Nope, your not the only one. I always have trouble with this speaker, but with this sentence, she sounded like she had just overdosed on double espressos. I realize that she is probably speaking slowly and distinctly by the standards of a native speaker. --But after I played the clip about eight times at normal speed, I had to resort to the slow-mode. I just couldn't understand her.
In Spanish the article (la or el) indicates one of two things. One, it can refer to a specific individual object (for example, "Como el pollo", I eat the chicken -- referring to a specific chicken you bought and cooked). Second, it can refer to something in a very general, universal sense (for example, "Odio la lluvia", I hate rain - referring to rain generally).
This doesn't fit either category since we're talking about various "comida" that have been prepared, and not about a specific item of food.
There are a lot of times where the pronunciation sounds completely different. After I type what I hear, I re-read it to see if it makes sense and adjust it if it doesn't. More times then not I am right for doing so and is a good way to test your knowledge of Spanish and how words are formed. I know it is frustrating, but I would recommend everyone take these inaccuracies as learning opportunities.
I know for some new learners it might be helpful the "nosotros" at the begging but, since the conjugation of the verb is already stating the person referring to ("hacemos"), wouldn't it be better to avoid the "nosotros" since it's rarely used both in spanish, so they learn they're not used together?
It's not wrong. Duo doesn't always have every possible translation in its database.
The right thing to do is to flag it on the answer page as "My answer should be accepted"; that way it will be added to the list of suggested translations and can be officially included at some point.
While this is technically a correct sentence, I think it's a rare and awkward way to put it in English -- it just feels wrong and most people will not "get" the correct English interpretation from it. Bottom line, I wouldn't use this English sentence because it would be confusing.

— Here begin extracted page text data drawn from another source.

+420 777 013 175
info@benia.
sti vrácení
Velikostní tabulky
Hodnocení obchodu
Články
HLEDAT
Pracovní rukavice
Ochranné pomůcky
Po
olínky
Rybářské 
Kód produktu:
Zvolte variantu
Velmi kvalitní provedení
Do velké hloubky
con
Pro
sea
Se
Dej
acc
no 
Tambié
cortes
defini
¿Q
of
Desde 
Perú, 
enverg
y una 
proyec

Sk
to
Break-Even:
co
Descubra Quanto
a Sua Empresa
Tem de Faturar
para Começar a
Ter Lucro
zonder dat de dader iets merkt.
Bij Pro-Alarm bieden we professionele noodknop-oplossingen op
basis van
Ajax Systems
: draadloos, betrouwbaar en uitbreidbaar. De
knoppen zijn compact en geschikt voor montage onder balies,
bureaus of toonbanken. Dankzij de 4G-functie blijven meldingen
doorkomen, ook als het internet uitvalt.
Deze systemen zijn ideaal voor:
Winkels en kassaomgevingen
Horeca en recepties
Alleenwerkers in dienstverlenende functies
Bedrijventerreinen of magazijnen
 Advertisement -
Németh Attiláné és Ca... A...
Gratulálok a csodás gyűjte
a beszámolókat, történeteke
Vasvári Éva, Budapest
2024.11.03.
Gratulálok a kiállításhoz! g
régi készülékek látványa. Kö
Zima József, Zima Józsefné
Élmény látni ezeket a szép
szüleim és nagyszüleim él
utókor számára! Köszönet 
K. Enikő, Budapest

Just want to point out that the system will not "relook" at anything based on posts here in the discussion board. The rest of us here in the discussion are just other users like you and we can't see your answer to talk about why it is or isn't correct unless you include it here.
I put "nosotros siempre hacemos la comida muy buena." I'm not sure why its wrong. I know i have 'la' there, but the food is still a generalised statement.
Place the line in straight translation "we always make the food very well." Its still makes the same sense.
Imagine a head chef responding to criticism from his boss.
My comment's not about the pronounciation, which for the record, is still incorrect as of 15 April 2020. I'm wondering why the difference in use of article between comida and almuerzo. For eg. Hacemos comida but Hacemos el almuerzo or el desayuno.
How do I know which nouns take articles.
In English grammar, you are using "very good" to describe the act of "making," hence it should be "very well. To describe the food, you need to put "very good" before the noun
We always make very good food ==> the food is very good. We always make food very well ==> implies that you did a good job at making it.
For those saying this is bad English or that "very good" should only go before the noun -- the sentence of quegar technically is correct English -- in the sense that "we" take existing food and make that food "very good".
It's the same sentence structure as saying, for example, "we always make our son happy".
there is no word that means lovely here. The hovering words say very well when I double checked it.
comida = "food"
Food (noun, often attributive)
- a : material consisting essentially of protein, carbohydrate, and fat used in the body of an organism to sustain growth, repair, and vital processes and to furnish energy; also : such food together with supplementary substances (such as minerals, vitamins, and condiments)
b : inorganic substances absorbed by plants in gaseous form or in water solution
- nutriment in solid form
- something that nourishes, sustains, or supplies
I see nothing in the definition of food that excludes "meals, dishes drinks."
So are you arguing that we should not use the word "food" to refer to creatively combining these natural ingredients? If so, cool. But we're here to learn definitions and rules already in use in order to better communicate with those making use of them. Making up our own rules is counter-productive.
Or are you under the mistaken impression that we do not already use the word "food" in this way? If so, keep studying and please feel free to ask questions when something doesn't make sense to you.